Letztes Jahr nach meinem 18. Geburtstag war ich total aufgeregt. Nicht weil ich nun Auto fahren lernen und Alkohol kaufen durfte, sondern weil ich endlich die Chance erhielt, abzustimmen. Nur knapp zwei Wochen später hatte ich bereits die erste Gelegenheit, meine Stimme abzugeben. Ich war stolz, meinen Teil zur Entscheidung beizutragen. Als ich meine Vorfreude jedoch einer Freundin anvertraute, war diese total überrascht. «Du gehst abstimmen? Mir ist das irgendwie zu kompliziert und zu viel Verantwortung. Ausserdem kann ich mich am Ende eh nie entscheiden. » Über diese Aussage war ich erstaunt und etwas verwirrt.
Denn Politik bestimmt unser aller Leben!
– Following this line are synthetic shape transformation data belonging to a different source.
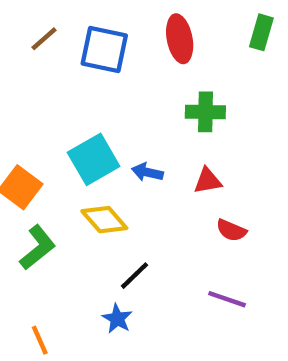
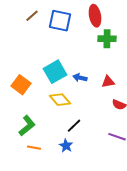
green cross: (205, 112) -> (107, 39), moved
green L-shape: (38, 248) -> (27, 126), moved
orange line: (40, 340) -> (34, 148), moved, turned -56

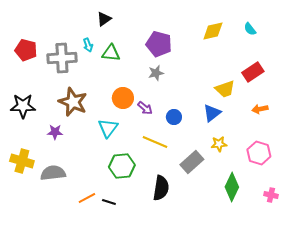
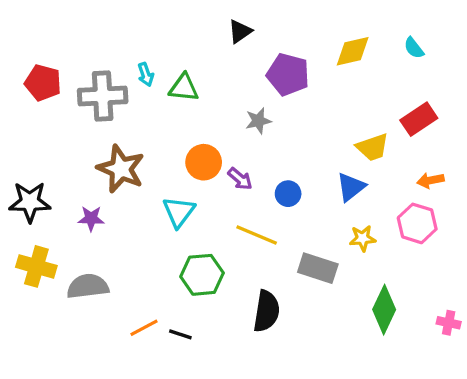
black triangle: (104, 19) -> (240, 31), moved
purple pentagon: (159, 44) -> (288, 74), moved
black star: (23, 106) -> (30, 202), moved
pink hexagon: (259, 153) -> (417, 223), moved
gray rectangle: (192, 162) -> (318, 268), turned 60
Was wir dürfen, können, sollen und müssen, hängt alles von politischen Entscheidungen ab. Wir in der Schweiz haben das Privileg, welches noch weit nicht alle Menschen auf der Welt haben, nämlich direkt mitbestimmen zu können. Diese Möglichkeit nehmen jedoch immer weniger Schweizerinnen und Schweizer wahr. Vor allem bei Jugendlichen ist die politische Beteiligung erschreckend klein. 18- bis 25-Jährige füllen ihren Stimmzettel nur zwei Drittel so oft aus wie die gesamte Wahlbevölkerung. Dies sagt eine Studie der Universität Zürich. Aber was für Gründe stecken hinter diesem Desinteresse?
Früher wurde davon ausgegangen, dass politische Bildung und das Wecken von Interesse Sache der Eltern sei und in der Freizeit passieren soll. Gegenwärtig sieht es anders aus: «Politische Bildung ist heute ein fester Bestandteil des Schweizer Bildungssystems», steht in einem Bericht des Bundesrates aus dem Jahre 2016. Aus meiner Sicht völlig zu Recht. Denn jedes Kind sollte Zugang zu politischer Bildung haben, unabhängig aus welchem Haushalt es kommt und wie politisch aktiv seine Eltern sind. Doch die Statistiken verdeutlichen, dass dies noch nicht erreicht wurde. Der Staat investiert zu wenig in politische Bildung. Sogar in der Kantonsschule wird das Fach, wenn überhaupt, nur als Freifach angeboten. Eine Option, welche leider nur sehr wenige nützen. Doch genau in den Jahren nach der obligatorischen Schulzeit, also in der Lehre oder am Gymnasium, wäre es so wichtig, sich ein Grundwissen über Politik anzueignen und herauszufinden, welche Werte man selber vertritt. Denn nahezu alle erreichen dann ihre Volljährigkeit und somit das Recht auf Mitbestimmung. Meiner Erfahrung nach interessieren sich grundsätzlich viele Jugendliche für aktuelle Themen, doch ist der Anreiz meist zu klein, zwei weitere Stunden ihrer Freizeit dafür zu opfern. Ein verbindlicher Unterricht könnte dieses Problem lösen. Auch das Argument «Ich verstehe zu wenig von Politik» könnte so entkräftet werden. Ich finde es extrem wichtig, dass sich Menschen in meinem Alter am politischen Geschehen beteiligen, unabhängig von der politischen Einstellung. Denn es werden die Weichen für unsere Zukunft gelegt, und wir sind diejenigen, die am längsten mit den Konsequenzen leben müssen. Doch um das zu realisieren, bräuchte es eben ein gutes Politikverständnis.
Meine Freundin konnte ich übrigens am Ende auch zum Abstimmen bewegen und dies nur mit einem fünfminütigen Gespräch. Wie viel obligatorische Schulstunden auslösen würden, können wir nur mutmassen.